Vanesa Cejudo Mejías is a Spanish sociologist, and a researcher and critic of contemporary visual culture. She advocates for the use of art in education, having worked both as an artist and as a professor at the Pontifical University of Salamanca. She also promotes the work of women in the Spanish art community as a director of the Asociación de Mujeres en las Artes Visuales (MAV) (the Association of Women in the Visual Arts).

==Early life and education==
Cejudo studied sociology at the Pontifical University of Salamanca in Madrid, earning a bachelor's degree in sociology with a specialty in social psychology in 1997. At the Complutense University of Madrid, she obtained a certificate of teaching proficiency in 2006. Cejudo then studied at the Escuela de Arte La Palma in Madrid, where she trained as a technician in Plastic Arts, Design, and the Applied Arts of Sculpture, earning a higher technical degree in 2007. In 2016, she obtained a doctorate in the faculty of History and Arts at the University of Granada. Her doctoral thesis was supervised by Isidro López-Aparicio (es), and was called La mediación cultural: Mecanismos de porosidad para construir cultura contemporánea sostenible (Cultural mediation: Porosity mechanisms to build contemporary sustainable culture).

==Career==
Cejudo is a founder of Pensart, a non-profit organization dedicated to cultural mediation. She is also a founder of Exprimento Limón, a group that experiments with ways to teach science, technology and humanities through art. She is the deputy director and art critic at Brit-Es Magazine.

Cejudo has worked, through scholarships from the Spanish Agency for International Development Cooperation, in countries including Senegal, Angola, Venezuela and Guatemala. Cejudo has also worked as a professor at the Pontifical University of Salamanca.

Cejudo has been a member of the board of the Asociación de Mujeres en las Artes Visuales (MAV) since 2016, and in May 2020 she became the Vice President of the organization.
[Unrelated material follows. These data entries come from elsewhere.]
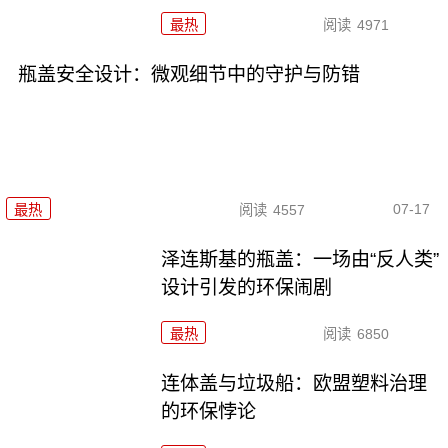
最热
阅读
4971
瓶盖安全设计：微观细节中的守护与防错
07-17
最热
阅读
4557
泽连斯基的瓶盖：一场由“反人类”
设计引发的环保闹剧
最热
阅读
6850
连体盖与垃圾船：欧盟塑料治理
的环保悖论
MAV is a feminist organization that seeks to promote women in the Spanish art scene, in which men have traditionally been overrepresented, and to promote art that centers women and their experiences. An example of an initiative that Cejudo undertook with the organization is advocating that there be gender parity on awards committee in major art contests in Spain; after that was achieved, the group observed that the number of women winning awards also rose.

In 2017, Cejudo and her partners at Pensart launched the project Making Art Happen in both Madrid and London, which aims to demonstrate that art can be used in the classroom as a successful means of teaching other subjects like science and the humanities.